By a heavy majority, Chilmark voters this week approved plans to expand and renovate their public library. At a Monday night special town meeting, more than 300 voters filled the Community Center to overflowing and strongly backed the project.
Everett H. Poole, town moderator, delayed the start of the meeting so all registered voters could gain access. Seating was limited, and many stood along the walls. This was the largest gathering of residents at a special town meeting in the memory of most voters. Mr. Poole called the meeting to order 20 minutes after the scheduled start.
It was a complicated meeting from a procedural standpoint. But the sense of the public sentiment was clear: Nearly two-thirds of the town's registered voters favored the $2.1 million project.
Deborah Durland of the architectural firm that designed the Chilmark School started the meeting with a brief description of how the library building plan evolved. She said the final design was the product of input from Chilmark residents and that it made the best use of available space in the center of town. She said project costs include significant renovation work needed for the old library structure. She said if the voters were to turn down the project, they'd still face spending between $200,000 and $400,000 in much-needed work to repair the old building.
Selectman Alex Preston, who has been publicly critical of the library project, said: "Everyone is committed to the future of the library.
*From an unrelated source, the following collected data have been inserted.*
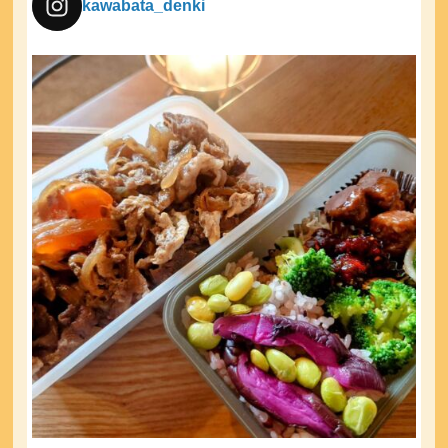
kawabata_denki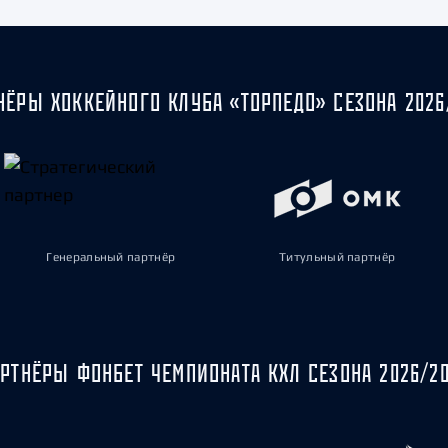
НЁРЫ ХОККЕЙНОГО КЛУБА «ТОРПЕДО» СЕЗОНА 2026
Генеральный партнёр
Титульный партнёр
РТНЁРЫ ФОНБЕТ ЧЕМПИОНАТА КХЛ СЕЗОНА 2026/2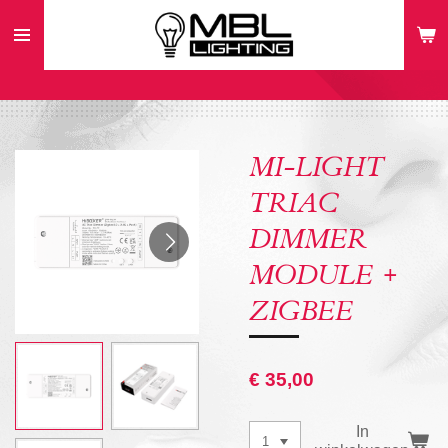
Ga
direct
naar
de
hoofdinhoud
MI-LIGHT
TRIAC
DIMMER
MODULE +
ZIGBEE
€ 35,00
In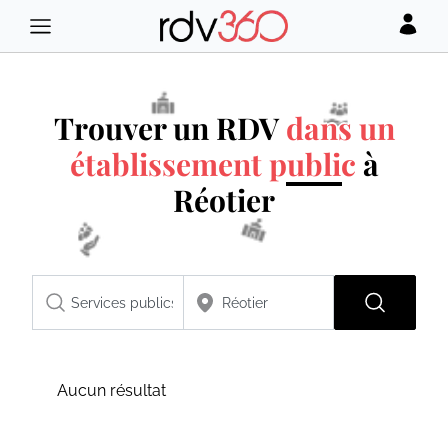
Trouver un RDV
dans un
établissement public
à
Réotier
Aucun résultat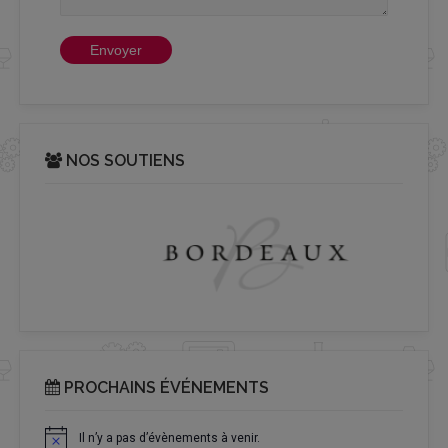
NOS SOUTIENS
PROCHAINS ÉVÉNEMENTS
Il n’y a pas d’évènements à venir.
Notice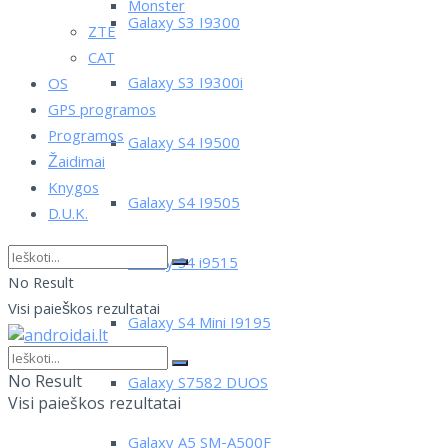
Monster
Galaxy S3 I9300
ZTE
CAT
Galaxy S3 I9300i
OS
GPS programos
Programos
Galaxy S4 I9500
Žaidimai
Knygos
Galaxy S4 I9505
D.U.K.
Galaxy S4 i9515
No Result
Visi paieškos rezultatai
Galaxy S4 Mini I9195
No Result
Galaxy S7582 DUOS
Visi paieškos rezultatai
Galaxy A5 SM-A500F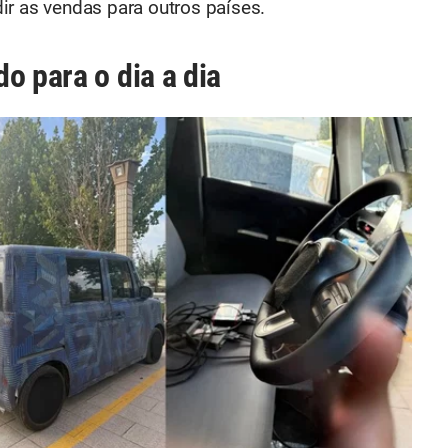
ir as vendas para outros países.
o para o dia a dia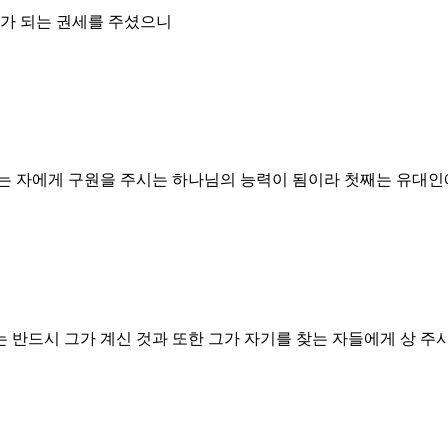
녀가 되는 권세를 주셨으니
믿는 자에게 구원을 주시는 하나님의 능력이 됨이라 첫째는 유대
 반드시 그가 계신 것과 또한 그가 자기를 찾는 자들에게 상 주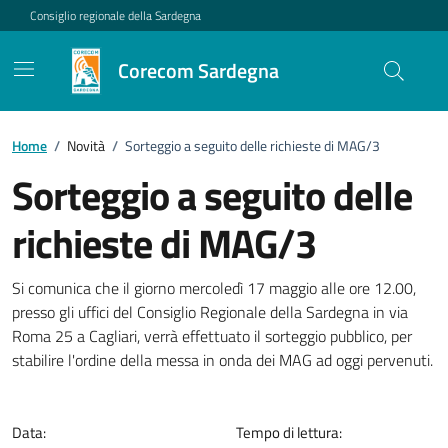
Vai ai contenuti
Vai al footer
Consiglio regionale della Sardegna
Corecom Sardegna
Home
/
Novità
/
Sorteggio a seguito delle richieste di MAG/3
Sorteggio a seguito delle
richieste di MAG/3
Dettagli della notizia
Si comunica che il giorno mercoledì 17 maggio alle ore 12.00,
presso gli uffici del Consiglio Regionale della Sardegna in via
Roma 25 a Cagliari, verrà effettuato il sorteggio pubblico, per
stabilire l'ordine della messa in onda dei MAG ad oggi pervenuti.
Data:
Tempo di lettura: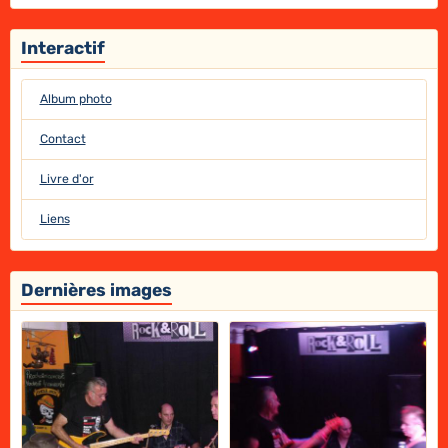
Interactif
Album photo
Contact
Livre d'or
Liens
Dernières images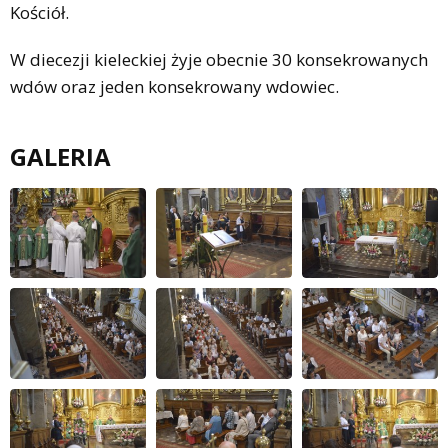
Kościół.
W diecezji kieleckiej żyje obecnie 30 konsekrowanych
wdów oraz jeden konsekrowany wdowiec.
GALERIA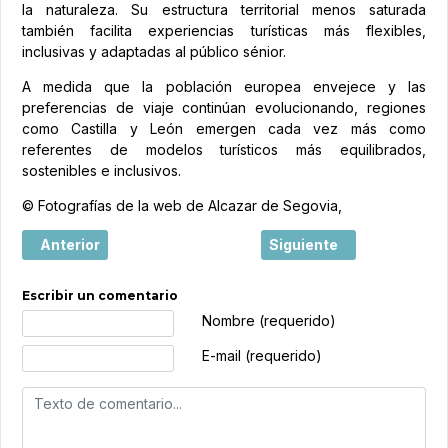
la naturaleza. Su estructura territorial menos saturada
también facilita experiencias turísticas más flexibles,
inclusivas y adaptadas al público sénior.
A medida que la población europea envejece y las
preferencias de viaje continúan evolucionando, regiones
como Castilla y León emergen cada vez más como
referentes de modelos turísticos más equilibrados,
sostenibles e inclusivos.
© Fotografías de la web de Alcazar de Segovia,
Artículo anterior: Entre Olivos y Bodegas: nace un destin
Artículo siguiente: Peñafi
Anterior
Siguiente
Escribir un comentario
Texto de comentario
Nombre (requerido)
E-mail (requerido)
No one wants a war."
Norman Freed, chairman of the library building committee and a library trustee, told voters his committee had worked deliberately on getting the most cost-effective project. He said members of his committee visited libraries on the Island and on the Cape as part of their research. "We attended workshops," he said. While there were compromises, he said, "The committee is entirely enthusiastic about the project."
Selectman Warren Doty advocated for the project and said the voters should appropriate the $300,000 which has been asked of them. He said it was the most cost-effective renovation project the town had seen. "This is one of the best financial proposals this town could be presented with," he said. "There is 85 per cent of the cost being carried by state grant and private donations."
He said 65 towns across the state had applied for money for their towns. The state board of library commissioners had $17 million to spend and Chilmark was one of only a handful of libraries that received money.
Robbie Dietz, a resident, said he was opposed to the project. "I've tried to negotiate with the building committee," he said. "This is a design that comes from off-Island." He said the library is a reminder of the initial stages of the building of the school, that the town needs to look for a library more suitable for the town. "It is never too late to say no," he said.
Selectman Frank Fenner said he was more concerned about the flat roof on the addition causing problems later on when snow and ice accumulate.
In the end, the voting in the Community Center took longer than the floor debate. By Australian ballot, citizens approved the design of the library by a vote of 184 to 119.
Article 2 called for appropriating $300,000 toward the project, and thus required a two-thirds majority vote for passage. The meeting took a change in direction when Leonard Jason Jr. asked the moderator if the article might be amended so that the $300,000 be taken from available cash, since the town coffers had a reserve of $500,000.
Mr. Jason told the moderator that it would serve two purposes. "We came here to build the library. The majority wants it. The second, is that it would cost the taxpayers nothing. We should do it."
Mr. Jason's suggestion received applause, but it also drew protests from critics of the project, who by now realized they had the votes to block a two-thirds majority.
Mr. Poole turned to look at Ron Rappaport, town counsel, for guidance. "I don't know what I would do without a lawyer," Mr. Poole said, after Mr. Rappaport nodded his head in the affirmative, saying the amendment was acceptable from a legal standpoint.
The article was amended by a simple majority in a voice vote.
Mr. Dietz told the voters that the finance committee members felt the project was irresponsible. Deborah Hancock of the finance committee went to the microphone and said she and others were opposed to the project.
Someone in the audience asked that the chairman of the finance committee speak on the matter.
Arnold Geiger, chairman of the finance committee, said he had concerns about taking the $300,000 from free cash when there are still quite a few months left in the fiscal year. "We could have unforeseen expenses. But this is the difference between a loose sneaker and a tight shoe."
Finance committee member Doug Sederholm said: "I agree with Dr. Geiger. I think we can make it. It will be tight, but we can do it." Mr. Sederholm said the way the library project is funded makes fiscal sense.
Lois Mayhew told the voters that the efforts put toward the library by the library trustees and their building committee have been exemplary. "You are not going to see a more committed committee," she said. She said critics need not worry about the library trustees coming back to taxpayers for more money for furniture and computers. She said the friends of the library have raised money in the past for these items, and will do so again in the future.
Two hours after the meeting began, Chilmark voters, again by Australian ballot, approved Article 2 as amended by a margin of 181 to 97.